Many users will focus on the binding affinity predictions, as the
processing and presentation predictions are experimental. If you do use the latter
scores, however, when available you should provide the upstream (N-flank)
and downstream (C-flank) sequences from the source proteins of the peptides for
a small boost in accuracy. To do so, specify the n_flank
and c_flank
arguments, which give the flanking sequences for the corresponding peptides:
>>> predictor.predict(
... peptides=["KSEYMTSWFY", "NLVPMVATV"],
... n_flanks=["NNNNNNN", "SSSSSSSS"],
... c_flanks=["CCCCCCCC", "YYYAAAA"],
... alleles={
... "sample1": ["A0201", "A0301", "B0702", "B4402", "C0201", "C0702"],
... "sample2": ["A0101", "A0206", "B5701", "C0202"],
... },
... verbose=0)
peptide n_flank c_flank peptide_num sample_name affinity best_allele processing_score presentation_score
0 KSEYMTSWFY NNNNNNN CCCCCCCC 0 sample1 16737.745268 A0301 0.605816 0.056190
1 NLVPMVATV SSSSSSSS YYYAAAA 1 sample1 15.038358 A0201 0.824994 0.986719
2 KSEYMTSWFY NNNNNNN CCCCCCCC 0 sample2 62.540779 A0101 0.605816 0.897493
3 NLVPMVATV SSSSSSSS YYYAAAA 1 sample2 15.765500 A0206 0.824994 0.986155
Scanning protein sequences¶
The predict_sequences
method supports
scanning protein sequences for MHC ligands. Here’s an example to identify all
peptides with a predicted binding affinity of 500 nM or tighter to any allele
across two sample genotypes and two short peptide sequences.

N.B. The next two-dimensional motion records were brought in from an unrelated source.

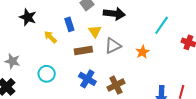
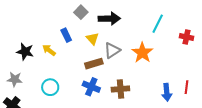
black star: (28, 17) -> (25, 52), moved
brown rectangle: (83, 51) -> (94, 64), moved
orange star: (143, 52) -> (142, 53), size x1.5
brown cross: (116, 85) -> (120, 89), turned 30

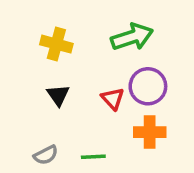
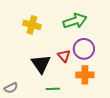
black triangle: (58, 95) -> (41, 64), moved, size x1.5
gray semicircle: (46, 155) -> (11, 88), moved

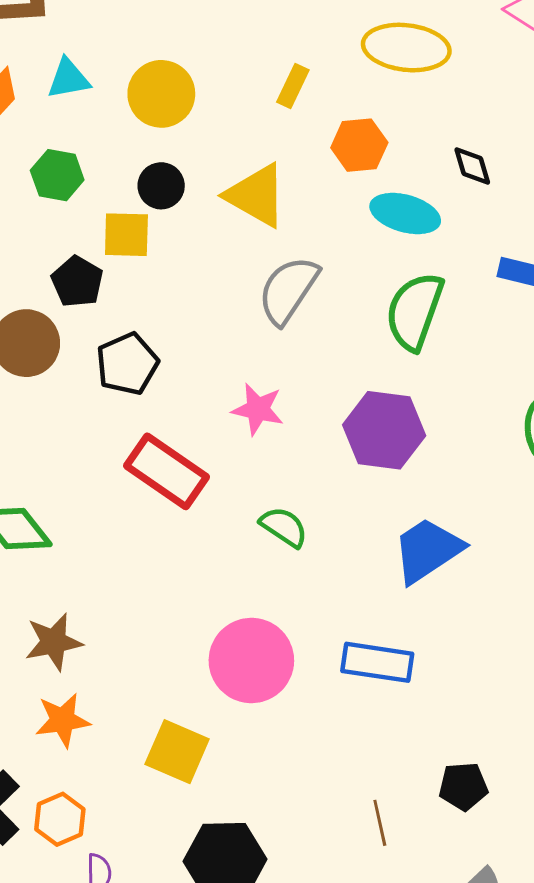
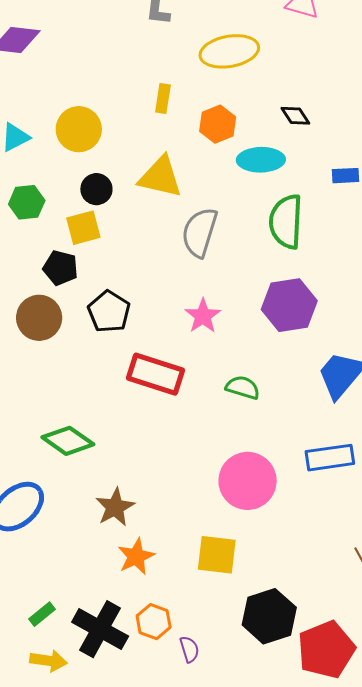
pink star: (258, 409) -> (203, 316), turned -30

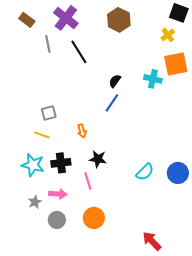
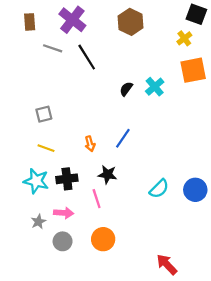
brown rectangle: (27, 20) -> (30, 22), turned 49
gray line: (48, 44) -> (53, 48), turned -60
cyan cross: (153, 79) -> (155, 87), moved, turned 36
blue line: (112, 103) -> (123, 138), moved
gray square: (49, 113) -> (44, 114), moved

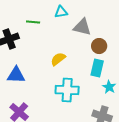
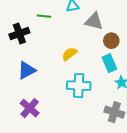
cyan rectangle: (97, 68) -> (109, 63), turned -36
blue triangle: (16, 75) -> (27, 70), turned -30

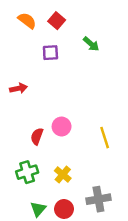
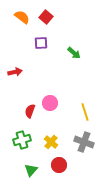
green arrow: (91, 44) -> (74, 53), moved
gray cross: (98, 199) -> (84, 142), moved, turned 30
red circle: (64, 209) -> (59, 165), moved

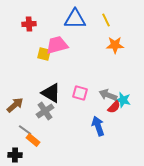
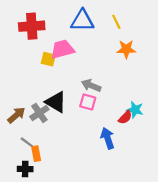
red cross: (29, 24) -> (32, 26), size x1.6
gray arrow: (108, 95) -> (91, 86), moved
gray cross: (45, 111) -> (39, 113), moved
orange rectangle: (33, 140) -> (36, 154), turned 40
black cross: (15, 155) -> (25, 169), moved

>>> predictor.predict_sequences(
... sequences={
... 'protein1': "MDSKGSSQKGSRLLLLLVVSNLL",
... 'protein2': "SSLPTPEDKEQAQQTHH",
... },
... alleles={
... "sample1": ["A0201", "A0301", "B0702"],
... "sample2": ["A0101", "C0202"],
... },
... result="filtered",
... comparison_quantity="affinity",
... filter_value=500,
... verbose=0)
sequence_name pos peptide n_flank c_flank sample_name affinity best_allele affinity_percentile processing_score presentation_score
0 protein1 13 LLLLVVSNL MDSKGSSQKGSRL L sample1 38.206225 A0201 0.380125 0.017644 0.571060
1 protein1 14 LLLVVSNLL MDSKGSSQKGSRLL sample1 42.243472 A0201 0.420250 0.090984 0.619213
2 protein1 5 SSQKGSRLL MDSKG LLLVVSNLL sample2 66.749223 C0202 0.803375 0.383608 0.774468
3 protein1 6 SQKGSRLLL MDSKGS LLVVSNLL sample2 178.033467 C0202 1.820000 0.275019 0.482206
4 protein1 13 LLLLVVSNLL MDSKGSSQKGSRL sample1 202.208167 A0201 1.112500 0.058782 0.261320
5 protein1 12 LLLLLVVSNL MDSKGSSQKGSR L sample1 202.506582 A0201 1.112500 0.010025 0.225648
6 protein2 0 SSLPTPEDK EQAQQTHH sample1 335.529377 A0301 1.011750 0.010443 0.156798
7 protein2 0 SSLPTPEDK EQAQQTHH sample2 353.451759 C0202 2.674250 0.010443 0.150753
8 protein1 8 KGSRLLLLL MDSKGSSQ VVSNLL sample2 410.327286 C0202 2.887000 0.121374 0.194081
9 protein1 5 SSQKGSRL MDSKG LLLLVVSNLL sample2 477.285937 C0202 3.107375 0.111982 0.168572
When using predict_sequences
, the flanking sequences for each peptide are
automatically included in the processing and presentation predictions.
See the documentation for Class1PresentationPredictor
for other
useful methods.
Lower level interfaces¶
The Class1PresentationPredictor
delegates to a
Class1AffinityPredictor
instance for binding affinity predictions.
If all you need are binding affinities, you can use this instance directly.
Here’s an example:
>>> from mhcflurry import Class1AffinityPredictor
>>> predictor = Class1AffinityPredictor.load()
>>> predictor.predict_to_dataframe(allele="HLA-A0201", peptides=["SIINFEKL", "SIINFEQL"])
peptide allele prediction prediction_low prediction_high prediction_percentile
0 SIINFEKL HLA-A0201 12906.786173 8829.460289 18029.923061 6.566375
1 SIINFEQL HLA-A0201 13025.300796 9050.056312 18338.004869 6.623625
The prediction_low
and prediction_high
fields give the 5-95 percentile
predictions across the models in the ensemble. This detailed information is not
available through the higher-level Class1PresentationPredictor
interface.
Under the hood, Class1AffinityPredictor
itself delegates to an ensemble of
of Class1NeuralNetwork
instances, which implement the neural network
models used for prediction. To fit your own affinity prediction models, call
fit
.
You can similarly use Class1ProcessingPredictor
directly for
antigen processing prediction, and there is a low-level
Class1ProcessingNeuralNetwork
with a fit
method.
See the API documentation of these classes for details.